Most standard form commercial general liability insurance policies provide that the insurer has the duty to defend any "suit" against the insured that seeks damages covered under the policy. In CGL policies issued before 1986, the term "suit" was not defined. And while all courts could agree that a "suit" encompasses a civil complaint filed in a court of law, they disagreed on whether proceedings that take place outside the courtroom, such as the administrative process initiated by a government "PRP" notice, are "suits" that give rise to the insurer's duty to defend.

The Texas Supreme Court is the latest court to weigh in on this issue, and its decision is good news for policyholders. On June 26, 2015, in a 5-4 decision, the court held that the term "suit" encompasses administrative enforcement actions by the Environmental Protection Agency under the Comprehensive Environmental Response, Compensation, and Liability Act of 1980 (CERCLA).

In a case that we have been monitoring closely, McGinnes Industrial Maintenance Corp. v. The Phoenix Ins. Co., the insured, McGinnes, received a letter from the EPA stating that it was a "potentially responsible party" (a so-called "PRP letter") with respect to environmental contamination at a site in Pasadena, Texas. The PRP letter demanded that McGinnes pay more than $300,000 in cleanup costs. When McGinnes failed to respond, the EPA issued a unilateral administrative order directing McGinnes to conduct a "remedial investigation and feasibility study." The letter warned McGinnes that it was subject to penalties and punitive damages if it willfully refused to comply with the order.

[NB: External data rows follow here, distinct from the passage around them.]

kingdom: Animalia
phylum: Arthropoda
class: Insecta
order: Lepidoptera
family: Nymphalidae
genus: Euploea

McGinnes requested a defense to the EPA proceedings from its CGL insurers, Phoenix and Travelers. The insurers refused to defend on grounds that neither the PRP notice nor the order was a "suit" under the policy. McGinnes then filed suit against its insurers in federal district court, seeking a declaration that Phoenix had a duty to defend. The court granted the insurers' motion for partial summary judgment, agreeing that the insurers had no duty to defend, denied McGinnes's motion, and certified its order for interlocutory appeal. The U.S. Court of Appeals for the Fifth Circuit certified to the Texas Supreme Court the question whether a PRP letter or unilateral administrative order from the EPA was a "suit" within the meaning of CGL policies that triggered an insurer's duty to defend.

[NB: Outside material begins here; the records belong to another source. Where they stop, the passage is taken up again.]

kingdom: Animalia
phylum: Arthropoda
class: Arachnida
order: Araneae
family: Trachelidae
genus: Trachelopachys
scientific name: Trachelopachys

The majority of the court answered "yes" to the Fifth Circuit's question. It gave three reasons for its ruling. First, it found that EPA proceedings under CERCLA were more than "the functional equivalent of a suit," concluding that the proceedings "are the suit itself, only conducted outside a courtroom." The majority recognized that a PRP letter or a unilateral administrative order issued by the EPA is more than an ordinary demand letter, a claim or other administrative proceedings. "The EPA's demands and directives, backed by threats of fines and penalties, are more like interlocutory rulings than claims."

Second, the majority relied on "well-settled" law that cleanup costs under CERCLA are "damages" covered by standard form CGL policies. "To interpret the policies as covering the damages incurred as a result of pollution cleanup proceedings without giving the Insurers the right and duty to defend those proceedings creates perverse incentives and consequences for insurers and insureds alike."

Finally, the court noted that the majority of courts that have interpreted the term "suit" have sided with policyholders on this issue. According to the court, 13 of 16 state high courts that have reached the issue have rejected the insurers' position, leaving only high courts in California, Illinois and Maine to side with the insurers. The overwhelming majority of lower state courts and federal courts have also rejected the insurers' position. Thus, in order to "strive for uniformity," the court decided it was "prudent" to join with the majority and hold that EPA enforcement actions are "suits" that obligate the insurer to provide a defense to the policyholder.

The Texas Supreme Court's ruling in McGinnes is favorable for the many policyholders who face liability under CERCLA and have coverage under historic CGL policies. The holding is, however, unlikely to open the doors to coverage for other types of administrative or quasi-judicial adjudicative proceedings under more modern CGL policies. Standard form CGL policies issued after 1986 now define the term "suit" in a way that limits the insurer's defense duty to civil proceedings or arbitrations seeking covered damages. Nevertheless, the McGinnes ruling shows that courts will not enforce a narrow interpretation of policy terms to deprive the policyholder of coverage, when a more liberal interpretation will preserve coverage in a situation where it is reasonable and expected.